Note: Our blog editor, unfortunately, optimizes pictures automatically and reduces the quality. In these images, the charts look blurry, but in real life they are CRISP!
Unfortunately, our experience was a little skewed to the positive as the girl helping us didn't know how to work the engineering print machine in color, and so printed for us on poster paper instead. The colors were gorgeous and true and the paper felt sufficiently heavy and framed well. Had we been charged the full amount for the poster print, however, we would have paid $14.99 and $29.99 for the 18" x 24" and 24" x 36" respectively which is a far cry from $2.99 and $5.89, but also not the most expensive printing option out there. Our local print show where we've printed before charges $36.00 for a 24" x 36" print, and the quality was slightly better on very close inspection, but essentially the same. So the verdict on Staples poster printing? From our one experience:
In an effort to have the actual engineering prints experience, we tried again, and this time we were successful... or not depending on how you look at it.
The color printing itself turned out great--the colors were still true and the resolution was great. The only downside was that the bond paper the prints are printed on was quite thin (about the same weight as regular printer paper), so whenever you handled it, it left little visible marks. These marks aren't really visible in the larger prints we did (16" x 20" through 12" x 12"), most likely because the glass we were using in nicer frames flattened it out, but the little one (8" x 10") we have in a cheaper frame you can still see little finger divets on the paper... so not great.

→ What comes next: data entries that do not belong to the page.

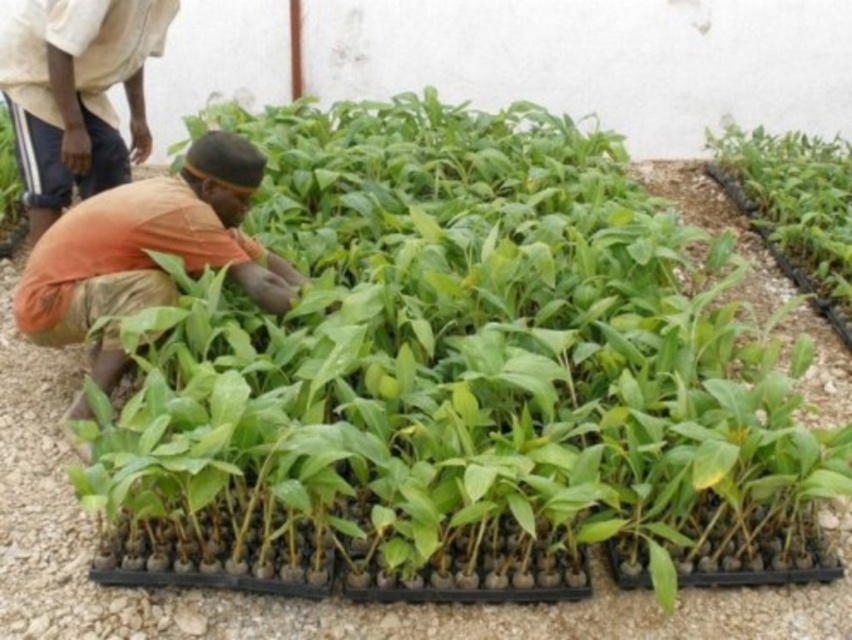
You are a gardener in the greenhouse and need to water the green leafy plant at upper right and the green leafy plant at center. Which one do you need to water first if you want to start with the one closer to you?

You should water the green leafy plant at upper right first because it is closer to the viewer than the green leafy plant at center.

You are a gardener looking at the greenhouse scene. You see an orange fabric at center and a green leafy plant at upper right. Which object is positioned higher in the image?

The green leafy plant at upper right is positioned higher in the image than the orange fabric at center.

You are standing in the greenhouse and want to reach both the point at coordinates (84, 268) and the point at coordinates (130, 141). Which point should you reach for first if you want to touch the closer one first?

Point (84, 268) is closer to you than point (130, 141), so you should reach for point (84, 268) first.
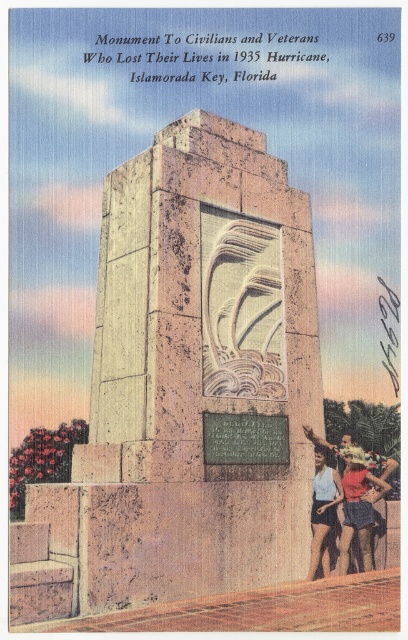
You are a photographer planning to take a closeup shot of the monument plaque. You have a matte blue swimsuit at lower right and denim shorts at lower right in your frame. Where should you adjust your camera to focus to capture the plaque without moving the swimsuit or shorts?

You should focus your camera upwards because the matte blue swimsuit at lower right is located below the denim shorts at lower right, meaning the plaque is positioned higher than both items.

You are a photographer planning to capture a closeup shot of the monument plaque. You have two pairs of shorts in your bag, the denim shorts at lower right and the light blue fabric shorts at lower right. If you want to ensure your legs are not visible in the photo, which pair of shorts should you choose based on their widths?

The denim shorts at lower right are wider than the light blue fabric shorts at lower right. To avoid visibility, choose the light blue fabric shorts at lower right as they are narrower.

You are a photographer trying to capture a closeup of the monument plaque. You have two items in your bag, the matte blue swimsuit at lower right and the light blue fabric shorts at lower right. If you need to lay one item flat to cover the plaque temporarily, which item would you choose?

The matte blue swimsuit at lower right has a larger width than the light blue fabric shorts at lower right, so it would be better to use the matte blue swimsuit at lower right to cover the plaque as it can cover a wider area.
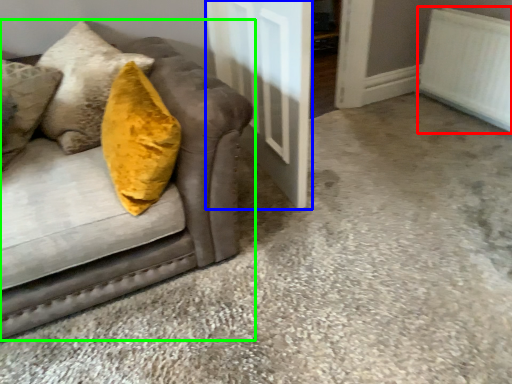
Question: Which object is positioned closest to radiator (highlighted by a red box)? Select from door (highlighted by a blue box) and studio couch (highlighted by a green box).

Choices:
 (A) door
 (B) studio couch

Answer: (A)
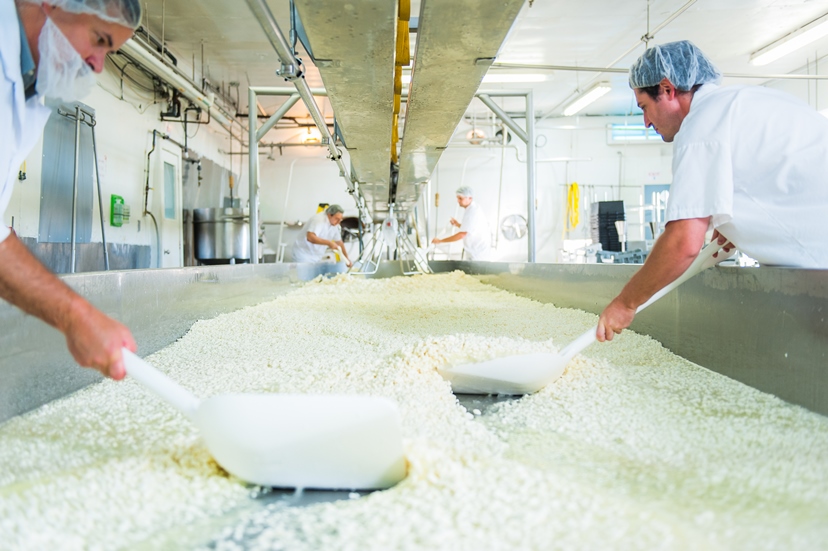
Where is `first aid kit`? This screenshot has height=551, width=828. first aid kit is located at coordinates (116, 197).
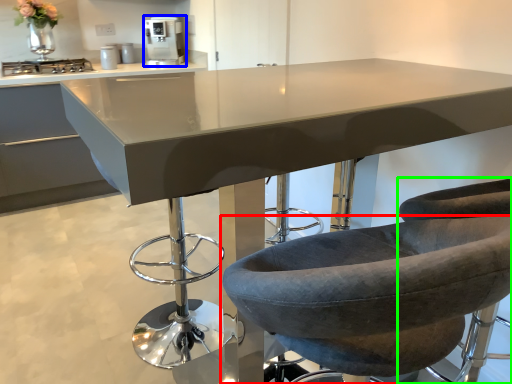
Question: Based on their relative distances, which object is farther from chair (highlighted by a red box)? Choose from home appliance (highlighted by a blue box) and chair (highlighted by a green box).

For a price comparison for the price conscious, when we asked for a quote for a 16" x 20", 11" x 14", 12" x 12" and 8" x 10" on poster paper it was going to be $45, and instead we formatted all four of those charts to fit on one 24" x 36" document that we printed as an engineering print and cut out ourselves and it was $5.89... so hard to beat.
Here are those four charts puzzle-pieced onto a 24" x 36" sheet.
IF YOU TRY THIS AT HOME, PLEASE NOTE: Many image editing programs will actually reduce the resolution automatically, so make sure whatever you're using DOES NOT do this... or the quality will be terrible. We used Sketch, and it works great.
And there you have it--our review of Staples printing for family tree printing! Have your own experience? Tell us in the comments!